A longrunning conundrum about where there is such intense interest in ‘raising awareness of dementia’. The idea of having GPs and physicians ‘diagnose’ dementia on the basis of a screening test, without it being called ‘screening’ in name, has not been backed up with the appropriate resource allocation for dementia care elsewhere in the system, including adequate training for junior doctors and nurses crucially involved in actual dementia care. Is this and integration of care an entirely virtuous sociological problem? Integration of care at first sight seems to involve primarily avoidance of reduplication of operations, and better ‘coordinated’ care between health and social care and funding. This is not an unworthy ambition at all. It is well known that the endpoint of the Pirie and Butler “Health of Nations” blueprint for NHS privatisation has a greater rôle for the private insurance market as the endpoint, so it makes complete sense to have a fully integrated IT system which private insurers and the Big Pharma can tap into.
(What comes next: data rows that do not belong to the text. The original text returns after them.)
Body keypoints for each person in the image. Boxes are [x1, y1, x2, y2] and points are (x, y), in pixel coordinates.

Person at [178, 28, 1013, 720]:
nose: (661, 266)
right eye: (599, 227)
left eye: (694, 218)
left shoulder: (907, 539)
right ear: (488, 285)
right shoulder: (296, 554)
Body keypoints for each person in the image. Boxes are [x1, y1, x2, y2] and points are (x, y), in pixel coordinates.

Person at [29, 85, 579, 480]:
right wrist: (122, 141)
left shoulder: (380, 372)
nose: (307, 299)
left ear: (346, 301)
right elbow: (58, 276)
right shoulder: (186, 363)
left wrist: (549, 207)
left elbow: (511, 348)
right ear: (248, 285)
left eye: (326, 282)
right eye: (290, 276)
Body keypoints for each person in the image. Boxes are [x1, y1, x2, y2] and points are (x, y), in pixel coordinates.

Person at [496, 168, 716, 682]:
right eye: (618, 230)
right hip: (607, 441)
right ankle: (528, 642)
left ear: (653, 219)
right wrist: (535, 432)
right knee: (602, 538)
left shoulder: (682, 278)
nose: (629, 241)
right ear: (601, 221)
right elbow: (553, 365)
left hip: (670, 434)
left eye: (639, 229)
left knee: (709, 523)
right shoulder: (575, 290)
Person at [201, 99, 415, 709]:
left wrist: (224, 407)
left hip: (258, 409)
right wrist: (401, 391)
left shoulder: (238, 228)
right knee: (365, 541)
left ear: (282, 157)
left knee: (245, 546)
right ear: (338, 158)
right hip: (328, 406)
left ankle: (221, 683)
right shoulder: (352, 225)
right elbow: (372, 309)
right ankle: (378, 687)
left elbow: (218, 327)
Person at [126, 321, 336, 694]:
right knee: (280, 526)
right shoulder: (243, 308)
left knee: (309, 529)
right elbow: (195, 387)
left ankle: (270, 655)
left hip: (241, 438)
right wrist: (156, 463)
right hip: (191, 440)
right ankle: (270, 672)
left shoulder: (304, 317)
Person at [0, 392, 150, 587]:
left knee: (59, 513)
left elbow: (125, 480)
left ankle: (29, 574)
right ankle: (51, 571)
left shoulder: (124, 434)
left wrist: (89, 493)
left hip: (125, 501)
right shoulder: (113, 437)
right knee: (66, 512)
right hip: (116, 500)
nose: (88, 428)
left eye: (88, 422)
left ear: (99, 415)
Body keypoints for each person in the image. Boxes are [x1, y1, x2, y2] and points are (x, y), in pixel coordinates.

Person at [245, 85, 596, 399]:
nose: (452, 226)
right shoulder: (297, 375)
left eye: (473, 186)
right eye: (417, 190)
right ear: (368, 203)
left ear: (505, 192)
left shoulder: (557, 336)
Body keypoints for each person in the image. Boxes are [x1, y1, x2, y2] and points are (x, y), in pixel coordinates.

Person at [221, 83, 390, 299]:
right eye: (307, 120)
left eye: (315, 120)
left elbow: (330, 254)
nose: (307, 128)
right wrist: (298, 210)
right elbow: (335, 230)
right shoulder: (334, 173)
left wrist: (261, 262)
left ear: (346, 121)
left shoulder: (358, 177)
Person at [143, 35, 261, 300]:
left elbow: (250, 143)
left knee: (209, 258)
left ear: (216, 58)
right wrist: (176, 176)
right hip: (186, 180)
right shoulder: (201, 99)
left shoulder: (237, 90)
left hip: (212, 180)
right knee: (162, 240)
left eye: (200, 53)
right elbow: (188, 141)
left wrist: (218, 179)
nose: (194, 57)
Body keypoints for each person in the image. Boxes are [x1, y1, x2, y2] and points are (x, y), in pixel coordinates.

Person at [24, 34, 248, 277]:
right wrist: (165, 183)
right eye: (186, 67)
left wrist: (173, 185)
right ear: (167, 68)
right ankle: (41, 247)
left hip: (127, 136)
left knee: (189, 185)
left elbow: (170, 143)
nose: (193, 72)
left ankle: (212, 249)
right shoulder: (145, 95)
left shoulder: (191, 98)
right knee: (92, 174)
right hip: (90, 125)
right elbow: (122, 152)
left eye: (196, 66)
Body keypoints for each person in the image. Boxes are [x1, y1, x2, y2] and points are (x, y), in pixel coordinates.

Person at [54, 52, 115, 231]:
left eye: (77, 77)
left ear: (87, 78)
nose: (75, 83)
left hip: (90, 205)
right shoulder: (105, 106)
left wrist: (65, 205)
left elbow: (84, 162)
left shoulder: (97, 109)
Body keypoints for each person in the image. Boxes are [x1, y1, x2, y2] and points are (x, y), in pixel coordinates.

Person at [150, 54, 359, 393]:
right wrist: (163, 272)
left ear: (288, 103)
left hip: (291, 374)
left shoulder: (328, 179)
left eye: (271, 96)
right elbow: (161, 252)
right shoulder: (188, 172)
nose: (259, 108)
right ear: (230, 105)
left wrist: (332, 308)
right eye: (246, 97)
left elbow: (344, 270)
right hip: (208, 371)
Lawyers will, of course, be cognisant about the added beauty of integration of clinical and financial information. One of the biggest banes of insurance markets is information asymmetry, making calculation of risk and potential payouts difficult. Insurers will argue that calculation of risk is only possible with precise information, and as I described earlier, clinical commissioning groups are merely “statutory insurance schemes”. It is a long-held belief that private insurers refuse to pay off given the slightest lack of compliance in terms and conditions, but private insurers provide that this mechanism needs to exist to protect them making unnecessary payouts. Failure to disclose medical conditions is an excellent way for private insurers to get out of “paying up”, otherwise known as rescission.
So, given all the above, you can see why the current Government wish to progress with this particular approach to private medical data. The private insurance market and Big Pharma stand to benefit massively, and their lobbying is much more sophisticated than lobbying from GPs, physicians or members of the public. The drive towards all nurses having #ipad3s and all TTOs from Foundation Doctors being sent by broadband to nursing homes may seem utterly virtuous, but there are more significant drivers to this agenda beyond reasonable doubt.